▶ _EXERCISE OBJECTIVE_: Write the next part of the mailing-list thread about running the wordcount program on a multi-node Flink cluster, picking up right after its last line.

▶ _TEXT EXCERPT_:
§ §

Re: How to run wordcount program on Multi-node Cluster.

Felix Neutatz Tue, 08 Aug 2017 02:26:16 -0700

Hi,

like Timo said e.g. you need a distributed filesystem like HDFS.


Best regards,
Felix

On Aug 8, 2017 09:01, "P. Ramanjaneya Reddy" <ramanji...@gmail.com> wrote:

Hi Timo,

How to make access the files across TM?

Thanks & Regards,
Ramanji.

On Mon, Aug 7, 2017 at 7:45 PM, Timo Walther <twal...@apache.org> wrote:

> Flink is a distributed software for clusters. You need something like a
> distributed file system. So that input file and output files can be
> accessed from all nodes.
>
> Each TM has a log directory where the execution logs are stored.
>
> You can set additional properties to your output format by importing the
> code in your IDE.
>
> Am 07.08.17 um 16:03 schrieb P. Ramanjaneya Reddy:
>
> Hi Timo,
>> Problem is resolved after copy input file to all tasks managers.
>>
>> and where should generate outputfile? Is it in jobmanager or task
manager?
>>
>> Where can i see the execution logs to understand how word count done each
>> task manager?
>>
>>
>> By the way any option to overwride...?
>>
>> 08/07/2017 19:27:00 Keyed Aggregation -> Sink: Unnamed(1/1) switched to
>> FAILED
>> java.io.IOException: File or directory already exists. Existing files and
>> directories are not overwritten in NO_OVERWRITE mode. Use OVERWRITE mode
>> to
>> overwrite existing files and directories.
>> at
>> org.apache.flink.core.fs.FileSystem.initOutPathLocalFS(FileS
>> ystem.java:763)
>> at
>> org.apache.flink.core.fs.SafetyNetWrapperFileSystem.initOutP
>> athLocalFS(SafetyNetWrapperFileSystem.java:135)
>> at
>> org.apache.flink.api.common.io.FileOutputFormat.open(FileOut
>> putFormat.java:231)
>> at
>> org.apache.flink.api.java.io.TextOutputFormat.open(TextOutpu
>> tFormat.java:78)
>> at
>> org.apache.flink.streaming.api.functions.sink.OutputFormatSi
>> nkFunction.open(OutputFormatSinkFunction.java:61)
>> at
>> org.apache.flink.api.common.functions.util.FunctionUtils.ope
>> nFunction(FunctionUtils.java:36)
>> at
>> org.apache.flink.streaming.api.operators.AbstractUdfStreamOp
>> erator.open(AbstractUdfStreamOperator.java:111)
>> at
>> org.apache.flink.streaming.runtime.tasks.StreamTask.openAllO
>> perators(StreamTask.java:376)
>> at
>> org.apache.flink.streaming.runtime.tasks.StreamTask.invoke(
>> StreamTask.java:253)

§ §

Records excerpted from a collection:
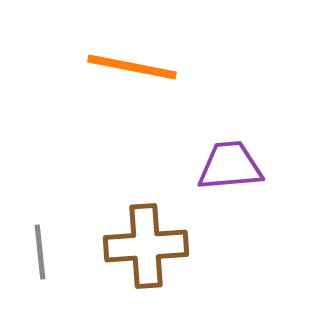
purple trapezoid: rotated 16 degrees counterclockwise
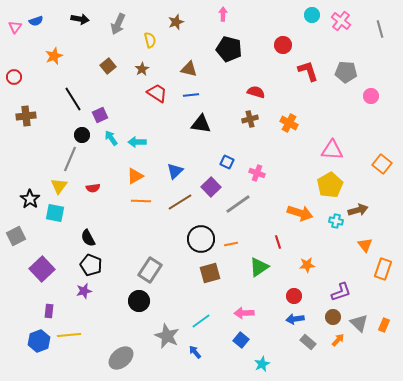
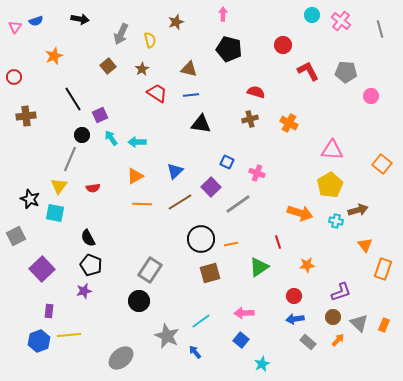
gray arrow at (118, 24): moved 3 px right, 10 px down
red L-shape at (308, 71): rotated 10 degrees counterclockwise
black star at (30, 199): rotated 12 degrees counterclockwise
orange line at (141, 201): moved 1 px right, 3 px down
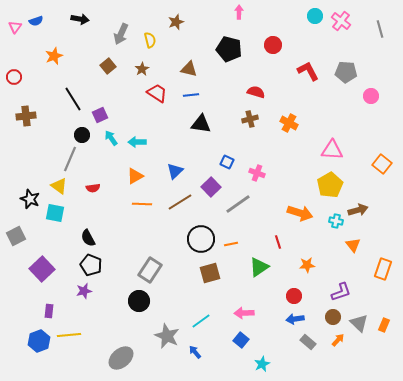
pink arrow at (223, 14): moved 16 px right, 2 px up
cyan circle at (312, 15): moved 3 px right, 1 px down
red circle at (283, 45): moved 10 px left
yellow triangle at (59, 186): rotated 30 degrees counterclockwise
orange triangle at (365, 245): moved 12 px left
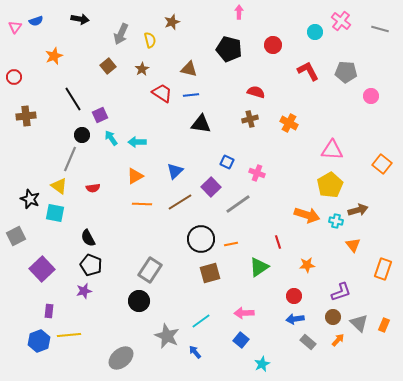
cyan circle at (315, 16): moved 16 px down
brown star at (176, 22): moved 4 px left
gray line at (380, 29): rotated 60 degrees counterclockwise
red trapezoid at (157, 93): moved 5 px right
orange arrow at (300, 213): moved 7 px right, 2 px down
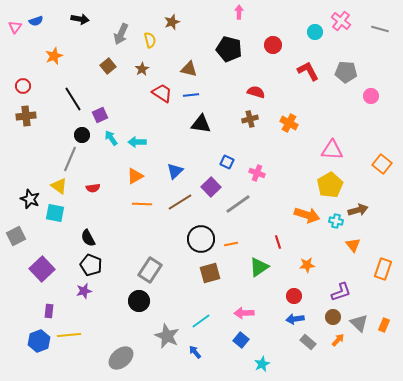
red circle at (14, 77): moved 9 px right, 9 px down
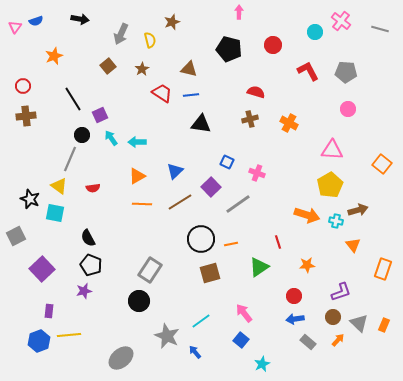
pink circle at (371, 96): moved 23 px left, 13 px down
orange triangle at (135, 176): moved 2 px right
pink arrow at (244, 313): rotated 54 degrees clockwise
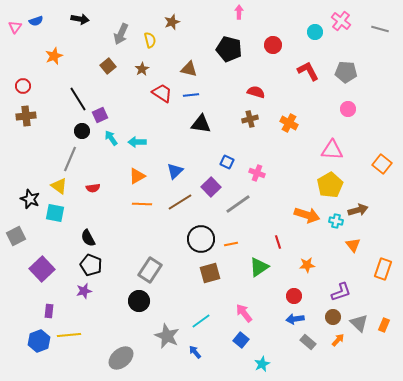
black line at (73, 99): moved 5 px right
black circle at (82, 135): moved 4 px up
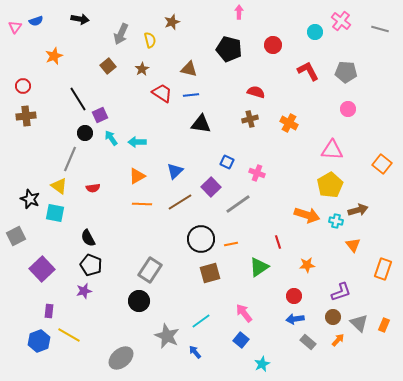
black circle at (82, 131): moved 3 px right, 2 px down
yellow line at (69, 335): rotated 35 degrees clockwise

§ §

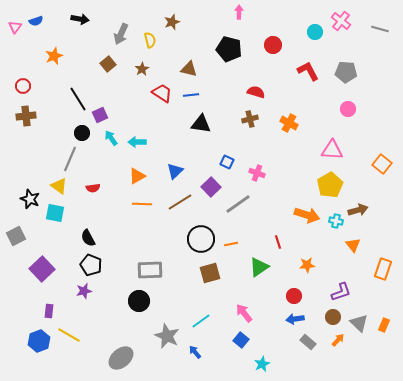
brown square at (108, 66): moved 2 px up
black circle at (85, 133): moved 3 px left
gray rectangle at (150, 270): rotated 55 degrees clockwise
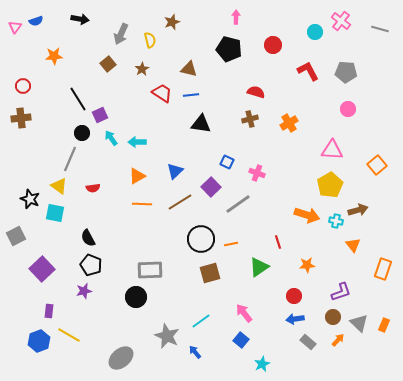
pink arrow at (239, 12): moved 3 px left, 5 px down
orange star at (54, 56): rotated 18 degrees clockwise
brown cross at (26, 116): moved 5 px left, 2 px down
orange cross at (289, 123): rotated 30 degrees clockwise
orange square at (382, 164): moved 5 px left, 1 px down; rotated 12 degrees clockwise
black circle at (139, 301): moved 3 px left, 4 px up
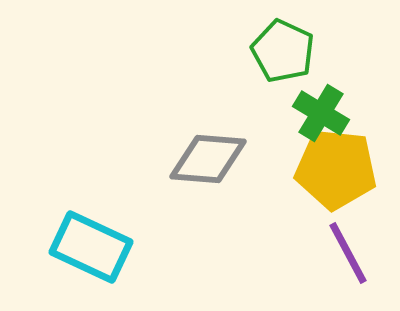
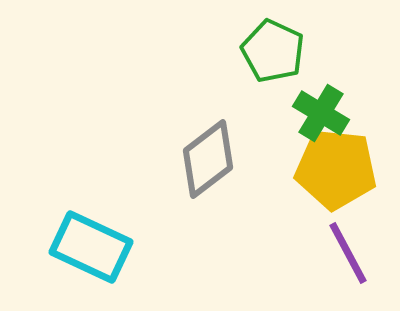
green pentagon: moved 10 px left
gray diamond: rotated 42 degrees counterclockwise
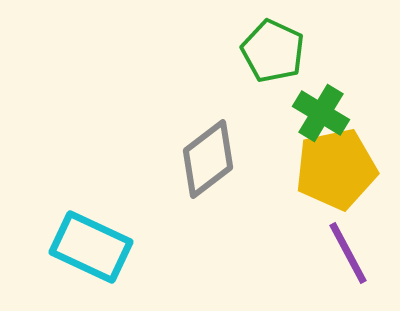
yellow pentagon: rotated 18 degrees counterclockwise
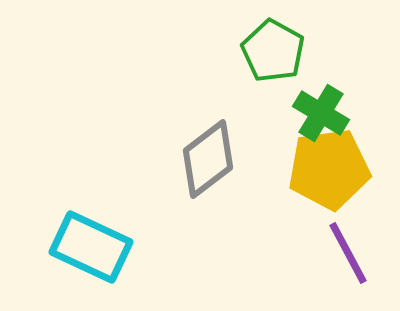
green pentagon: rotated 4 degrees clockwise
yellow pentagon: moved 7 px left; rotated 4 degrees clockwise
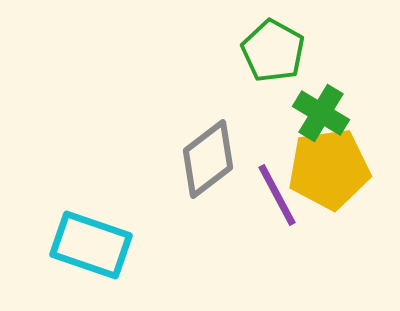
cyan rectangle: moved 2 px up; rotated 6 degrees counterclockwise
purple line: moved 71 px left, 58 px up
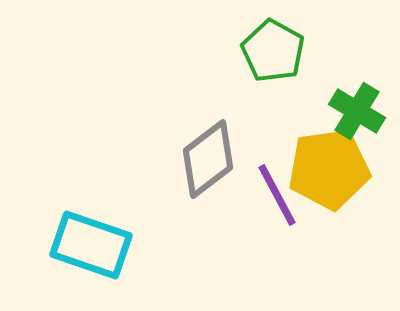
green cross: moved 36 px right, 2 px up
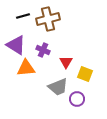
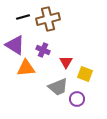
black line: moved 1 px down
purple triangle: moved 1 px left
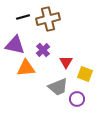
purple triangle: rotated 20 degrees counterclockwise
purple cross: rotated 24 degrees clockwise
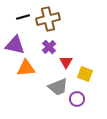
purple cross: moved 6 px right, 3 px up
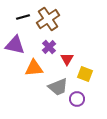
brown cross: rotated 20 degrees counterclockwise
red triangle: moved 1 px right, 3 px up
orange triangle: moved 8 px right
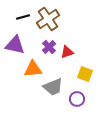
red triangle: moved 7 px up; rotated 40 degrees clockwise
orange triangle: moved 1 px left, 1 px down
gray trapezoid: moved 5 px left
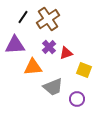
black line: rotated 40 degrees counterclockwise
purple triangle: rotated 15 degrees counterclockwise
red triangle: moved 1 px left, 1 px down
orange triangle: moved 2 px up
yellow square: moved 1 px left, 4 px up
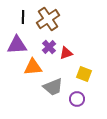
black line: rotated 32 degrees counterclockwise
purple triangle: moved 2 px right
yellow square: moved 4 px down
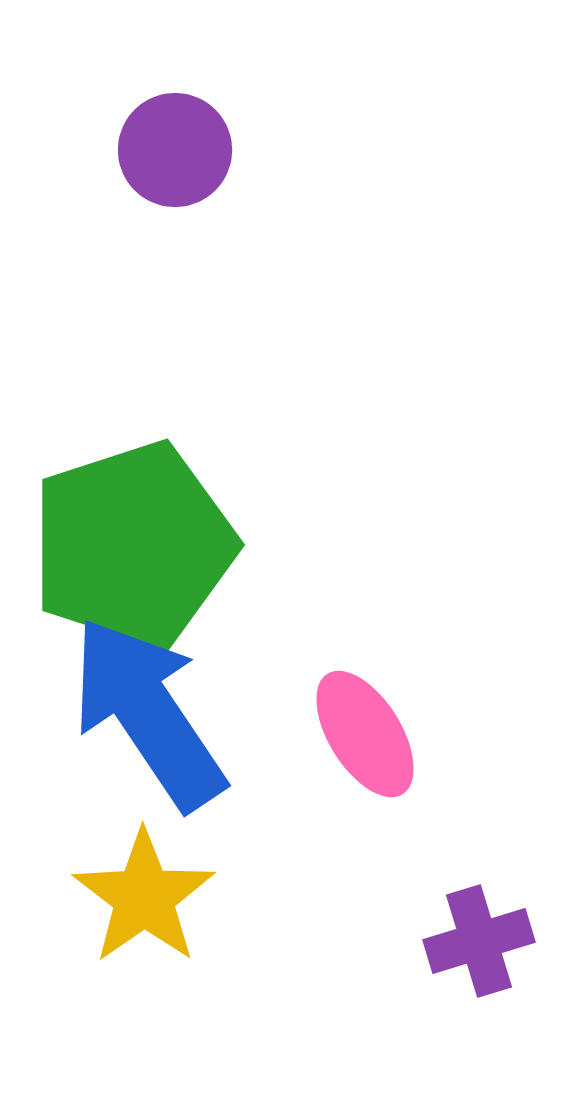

§ §

▶ _ANSWER_:
>> at org.apache.flink.runtime.taskmanager.Task.run(Task.java:702)
>> at java.lang.Thread.run(Thread.java:745)
>>
>>
>> On Mon, Aug 7, 2017 at 6:49 PM, Timo Walther <twal...@apache.org> wrote:
>>
>> Make sure that the file exists and is accessible from all Flink tasks
>>> managers.
>>>
>>>
>>> Am 07.08.17 um 14:35 schrieb P. Ramanjaneya Reddy:
>>>
>>> Thank you Timo.
>>>>
>>>>
>>>> root1@root1-HP-EliteBook-840-G2:~/NAI/Tools/BEAM/Flink_Clust
>>>> er/rama/flink$
>>>> *./bin/flink
>>>> run ./examples/streaming/WordCount.jar --input
>>>> file:///home/root1/hamlet.txt --output file:///home/root1/wordcount_o
>>>> ut*
>>>>
>>>>
>>>>
>>>> Execution of worcountjar gives error...
>>>>
>>>> 08/07/2017 18:03:16 Source: Custom File Source(1/1) switched to FAILED
>>>> java.io.FileNotFoundException: The provided file path
>>>> file:/home/root1/hamlet.txt does not exist.
>>>> at
>>>> org.apache.flink.streaming.api.functions.source.ContinuousFi
>>>> leMonitoringFunction.run(ContinuousFileMonitoringFunction.java:192)
>>>> at
>>>> org.apache.flink.streaming.api.operators.StreamSource.run(
>>>> StreamSource.java:87)
>>>> at
>>>> org.apache.flink.streaming.api.operators.StreamSource.run(
>>>> StreamSource.java:55)
>>>> at
>>>> org.apache.flink.streaming.runtime.tasks.SourceStreamTask.
>>>> run(SourceStreamTask.java:95)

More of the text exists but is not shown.